By Petty Officer 3rd Class Kelly Parker
In less than a second an electric current containing a three-second message traveled approximately two miles, across the cold waters of the Pacific Northwest.
The signal began its journey from a marine radio tuned to emergency channel-16 in Peacock Spit, an ocean bar just off the southernmost tip of Washington State, to the Megler Mountain Tower, an antenna equipped with the Coast Guard’s Rescue 21 technology.
The signal’s journey ended on the monitors of Coast Guard watchrooms along the Washington and Oregon State coasts. There it was recorded and stored to be played back and reviewed. The information in that signal gave a line of bearing and an estimated distance to its originating source. Since the vessel could not be contacted again, this was all the information the rescuers had to go by other than six quick words.
“Coast Guard, Coast Guard, mayday, mayday!”
A crewmember had only enough time to shout those six quick words before the 32-foot vessel he was on, along with five other souls, capsized approximately two miles offshore.
The tower watchstander at Coast Guard Station Cape Disappointment, Wash., was briefed on the data contained in the signal.
“The only information known was the approximate bearing of the distress call, 266-degrees True off the Megler Tower,” said Seaman Christopher Moran, Station Cape Disappointment tower watchstander. “After being passed this little information, I headed to the tower along with Seaman Jennifer Bull. As soon as we entered the tower, I immediately started scanning through the binoculars.”
At that same time an MH-60 rescue helicopter crew from Group/Air Station Astoria, Ore., was inbound to Megler Mountain to initiate their search. When they reached the tower they followed the line of bearing towards the mouth of the Columbia River; 266-degrees True.
“As our surface and air assets were moving,” said Cmdr. Jeffrey Kotson, Group/Air Station Astoria operations officer, “we plotted that 266, which takes you right over the mouth of the Columbia River and specifically just a little bit north of that. We had the watchstander peer through the big eyes at the tower at Cape Disappointment and told him to look in Clatsop Spit and look in Peacock Spit for any signs of distress.”
“It was at this time that I spotted a person standing on a vessel, waving bright orange objects in what appeared to be a signaling motion approximately one nautical mile offshore from Benson Beach,” said Moran. “It was apparent that the vessel was partially capsized at the time and the persons were waving in distress.”
All assets involved in the search were immediately diverted to this location to rescue the six Oregon Air National Guardsmen who were clinging to the top of their overturned vessel.
“In this case, an uncorrelated mayday, where the radio transmission does not include a position and nature of distress, the Rescue 21 communication system proved extremely valuable.” said Kotson.
With the new technology of Rescue 21 working alongside the old methods of a lookout, these men were found within minutes in a vast ocean.
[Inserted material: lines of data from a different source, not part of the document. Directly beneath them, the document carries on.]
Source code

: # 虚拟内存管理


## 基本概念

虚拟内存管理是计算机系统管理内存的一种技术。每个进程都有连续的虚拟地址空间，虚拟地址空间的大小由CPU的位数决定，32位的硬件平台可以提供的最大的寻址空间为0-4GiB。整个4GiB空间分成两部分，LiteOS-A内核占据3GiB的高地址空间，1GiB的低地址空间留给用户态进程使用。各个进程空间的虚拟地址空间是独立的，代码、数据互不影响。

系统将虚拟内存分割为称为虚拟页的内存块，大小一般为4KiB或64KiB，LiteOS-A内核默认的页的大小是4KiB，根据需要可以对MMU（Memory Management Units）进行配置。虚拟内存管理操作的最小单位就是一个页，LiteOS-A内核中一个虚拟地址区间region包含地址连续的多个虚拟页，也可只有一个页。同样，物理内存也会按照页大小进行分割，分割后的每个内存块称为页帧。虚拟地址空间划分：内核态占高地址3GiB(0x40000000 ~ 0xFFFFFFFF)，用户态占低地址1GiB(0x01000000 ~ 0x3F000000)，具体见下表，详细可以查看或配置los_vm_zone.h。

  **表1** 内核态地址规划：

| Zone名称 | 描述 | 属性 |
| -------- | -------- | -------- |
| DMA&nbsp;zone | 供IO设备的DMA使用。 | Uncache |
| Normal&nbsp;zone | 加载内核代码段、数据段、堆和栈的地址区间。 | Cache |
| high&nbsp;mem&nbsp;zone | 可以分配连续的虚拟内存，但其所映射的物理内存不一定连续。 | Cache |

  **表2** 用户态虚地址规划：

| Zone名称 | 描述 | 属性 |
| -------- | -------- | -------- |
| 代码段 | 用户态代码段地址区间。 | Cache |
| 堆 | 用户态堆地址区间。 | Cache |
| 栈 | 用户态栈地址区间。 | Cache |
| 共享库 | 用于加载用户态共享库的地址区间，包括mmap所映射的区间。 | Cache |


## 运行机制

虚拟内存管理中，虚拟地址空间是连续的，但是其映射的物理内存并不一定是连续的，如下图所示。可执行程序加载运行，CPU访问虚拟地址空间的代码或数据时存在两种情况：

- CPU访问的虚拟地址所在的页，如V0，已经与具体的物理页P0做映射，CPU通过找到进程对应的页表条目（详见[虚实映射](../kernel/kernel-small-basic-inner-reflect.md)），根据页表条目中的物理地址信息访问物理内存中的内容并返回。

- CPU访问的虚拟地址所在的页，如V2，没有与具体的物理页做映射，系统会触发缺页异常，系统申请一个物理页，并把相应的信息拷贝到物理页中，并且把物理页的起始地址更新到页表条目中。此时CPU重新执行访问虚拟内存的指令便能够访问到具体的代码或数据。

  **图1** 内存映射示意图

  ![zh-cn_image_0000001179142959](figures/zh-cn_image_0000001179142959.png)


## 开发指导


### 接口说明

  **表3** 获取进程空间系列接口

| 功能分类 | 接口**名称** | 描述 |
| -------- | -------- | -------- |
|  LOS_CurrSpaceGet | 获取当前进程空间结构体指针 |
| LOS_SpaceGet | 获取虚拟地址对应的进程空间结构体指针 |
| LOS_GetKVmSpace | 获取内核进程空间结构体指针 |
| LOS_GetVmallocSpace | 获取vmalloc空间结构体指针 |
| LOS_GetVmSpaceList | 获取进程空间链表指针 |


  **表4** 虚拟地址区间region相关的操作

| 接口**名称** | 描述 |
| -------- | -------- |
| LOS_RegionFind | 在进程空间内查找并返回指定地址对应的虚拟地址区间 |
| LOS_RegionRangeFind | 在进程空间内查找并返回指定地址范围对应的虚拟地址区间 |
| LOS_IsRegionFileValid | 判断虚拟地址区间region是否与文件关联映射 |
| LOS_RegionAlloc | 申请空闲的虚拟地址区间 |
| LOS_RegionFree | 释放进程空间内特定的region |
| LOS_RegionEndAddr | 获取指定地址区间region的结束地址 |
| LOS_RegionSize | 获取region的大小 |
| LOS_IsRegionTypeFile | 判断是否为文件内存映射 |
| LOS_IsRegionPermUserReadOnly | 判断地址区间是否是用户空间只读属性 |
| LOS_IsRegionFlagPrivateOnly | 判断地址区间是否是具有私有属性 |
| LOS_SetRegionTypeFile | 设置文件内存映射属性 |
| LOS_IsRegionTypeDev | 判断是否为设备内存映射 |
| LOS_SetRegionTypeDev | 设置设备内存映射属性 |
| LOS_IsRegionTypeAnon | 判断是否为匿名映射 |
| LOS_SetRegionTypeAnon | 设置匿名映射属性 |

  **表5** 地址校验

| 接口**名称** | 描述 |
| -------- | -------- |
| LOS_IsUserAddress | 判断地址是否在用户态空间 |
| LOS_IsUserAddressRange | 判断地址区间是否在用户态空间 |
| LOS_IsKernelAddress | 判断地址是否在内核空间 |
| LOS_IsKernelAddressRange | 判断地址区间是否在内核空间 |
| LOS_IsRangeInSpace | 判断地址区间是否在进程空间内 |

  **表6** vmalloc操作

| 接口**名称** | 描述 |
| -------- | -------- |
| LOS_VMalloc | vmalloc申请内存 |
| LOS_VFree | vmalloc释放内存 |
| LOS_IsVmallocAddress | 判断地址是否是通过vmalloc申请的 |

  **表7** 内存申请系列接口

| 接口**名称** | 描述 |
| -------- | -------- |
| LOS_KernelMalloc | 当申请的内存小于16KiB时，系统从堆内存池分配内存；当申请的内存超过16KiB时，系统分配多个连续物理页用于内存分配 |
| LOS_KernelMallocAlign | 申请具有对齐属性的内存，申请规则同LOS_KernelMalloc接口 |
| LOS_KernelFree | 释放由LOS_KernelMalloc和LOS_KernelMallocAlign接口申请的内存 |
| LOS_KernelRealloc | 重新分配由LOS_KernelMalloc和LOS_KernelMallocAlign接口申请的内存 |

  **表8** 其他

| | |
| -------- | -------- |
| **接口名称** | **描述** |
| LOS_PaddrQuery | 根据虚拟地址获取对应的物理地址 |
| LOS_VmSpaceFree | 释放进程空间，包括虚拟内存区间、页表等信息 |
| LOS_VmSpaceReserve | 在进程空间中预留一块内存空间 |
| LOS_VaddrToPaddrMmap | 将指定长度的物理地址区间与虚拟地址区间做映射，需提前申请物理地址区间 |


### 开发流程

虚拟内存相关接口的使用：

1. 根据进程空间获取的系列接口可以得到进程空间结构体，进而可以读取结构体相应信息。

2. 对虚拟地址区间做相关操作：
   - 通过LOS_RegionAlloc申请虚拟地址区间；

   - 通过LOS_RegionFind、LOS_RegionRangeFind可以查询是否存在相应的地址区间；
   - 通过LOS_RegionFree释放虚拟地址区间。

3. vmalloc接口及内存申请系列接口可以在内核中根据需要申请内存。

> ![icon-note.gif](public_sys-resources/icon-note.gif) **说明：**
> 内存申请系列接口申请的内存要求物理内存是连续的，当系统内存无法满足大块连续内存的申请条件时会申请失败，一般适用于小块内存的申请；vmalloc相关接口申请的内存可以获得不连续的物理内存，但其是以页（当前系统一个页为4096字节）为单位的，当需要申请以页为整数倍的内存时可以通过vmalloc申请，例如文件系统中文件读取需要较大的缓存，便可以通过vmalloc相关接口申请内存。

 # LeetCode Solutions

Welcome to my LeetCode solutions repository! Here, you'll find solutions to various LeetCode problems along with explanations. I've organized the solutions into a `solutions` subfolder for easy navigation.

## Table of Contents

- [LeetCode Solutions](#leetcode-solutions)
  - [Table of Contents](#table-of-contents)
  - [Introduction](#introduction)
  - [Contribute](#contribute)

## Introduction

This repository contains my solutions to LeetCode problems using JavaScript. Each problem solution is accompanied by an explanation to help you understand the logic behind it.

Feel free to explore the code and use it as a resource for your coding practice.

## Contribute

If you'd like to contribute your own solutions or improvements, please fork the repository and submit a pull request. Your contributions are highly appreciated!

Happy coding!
The six men were brought safely aboard the 47-foot motor lifeboat from Station Cape Disappointment with the help of the rescue swimmer from the MH-60 helicopter.
A message traveling across marine radio frequency Channel-16 VHF for even a few seconds, will contain more than just a voice message. It will contain lifesaving information that will be passed along to the Guardians who are on their way to help.